===== Excerpted data

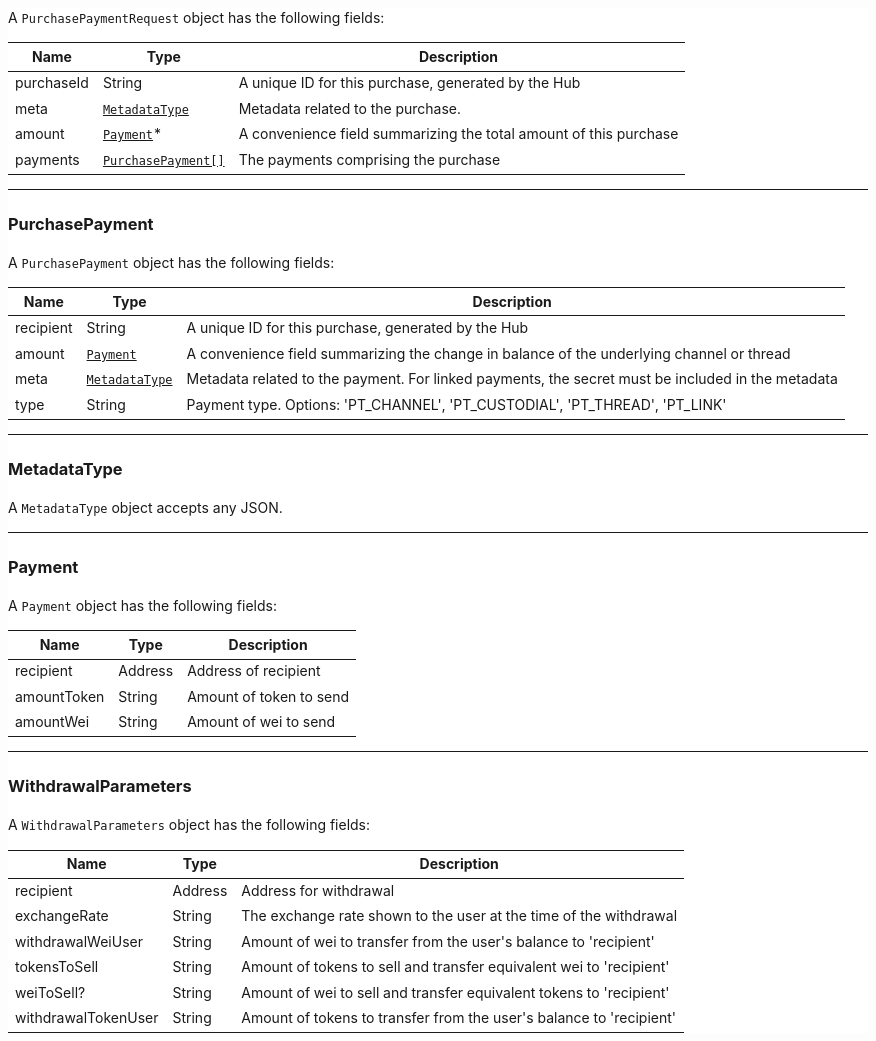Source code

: A `PurchasePaymentRequest` object has the following fields:

| Name | Type | Description |
| ------ | ------ | ------ |
| purchaseId | String | A unique ID for this purchase, generated by the Hub |
| meta |  [`MetadataType`](#metadatatype)  | Metadata related to the purchase. |
| amount | [`Payment`](#payment)* | A convenience field summarizing the total amount of this purchase |
| payments | [`PurchasePayment[]`](#purchasepayment) | The payments comprising the purchase |

___

### PurchasePayment

A `PurchasePayment` object has the following fields:

| Name | Type | Description |
| ------ | ------ | ------ |
| recipient | String | A unique ID for this purchase, generated by the Hub |
| amount |  [`Payment`](#payment) | A convenience field summarizing the change in balance of the underlying channel or thread |
| meta | [`MetadataType`](#metadatatype) | Metadata related to the payment. For linked payments, the secret must be included in the metadata|
| type | String | Payment type. Options: 'PT_CHANNEL', 'PT_CUSTODIAL', 'PT_THREAD', 'PT_LINK'|

___

### MetadataType

A `MetadataType` object accepts any JSON.

___

### Payment

A `Payment` object has the following fields:

| Name | Type | Description |
| ------ | ------ | ------ |
| recipient | Address | Address of recipient |
| amountToken | String | Amount of token to send |
| amountWei | String | Amount of wei to send |

___

### WithdrawalParameters

A `WithdrawalParameters` object has the following fields:

| Name | Type | Description |
| ------ | ------ | ------ |
| recipient | Address | Address for withdrawal |
| exchangeRate | String | The exchange rate shown to the user at the time of the withdrawal |
| withdrawalWeiUser | String | Amount of wei to transfer from the user's balance to 'recipient' |
| tokensToSell | String | Amount of tokens to sell and transfer equivalent wei to 'recipient' |
| weiToSell? | String | Amount of wei to sell and transfer equivalent tokens to 'recipient' |
| withdrawalTokenUser | String | Amount of tokens to transfer from the user's balance to 'recipient' |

==========

Each line from the one containing "withdrawalWeiUser | String" through the last line of the entries is to be copied exactly, with no other lines added.

| withdrawalWeiUser | String | Amount of wei to transfer from the user's balance to 'recipient' |
| tokensToSell | String | Amount of tokens to sell and transfer equivalent wei to 'recipient' |
| weiToSell? | String | Amount of wei to sell and transfer equivalent tokens to 'recipient' |
| withdrawalTokenUser | String | Amount of tokens to transfer from the user's balance to 'recipient' |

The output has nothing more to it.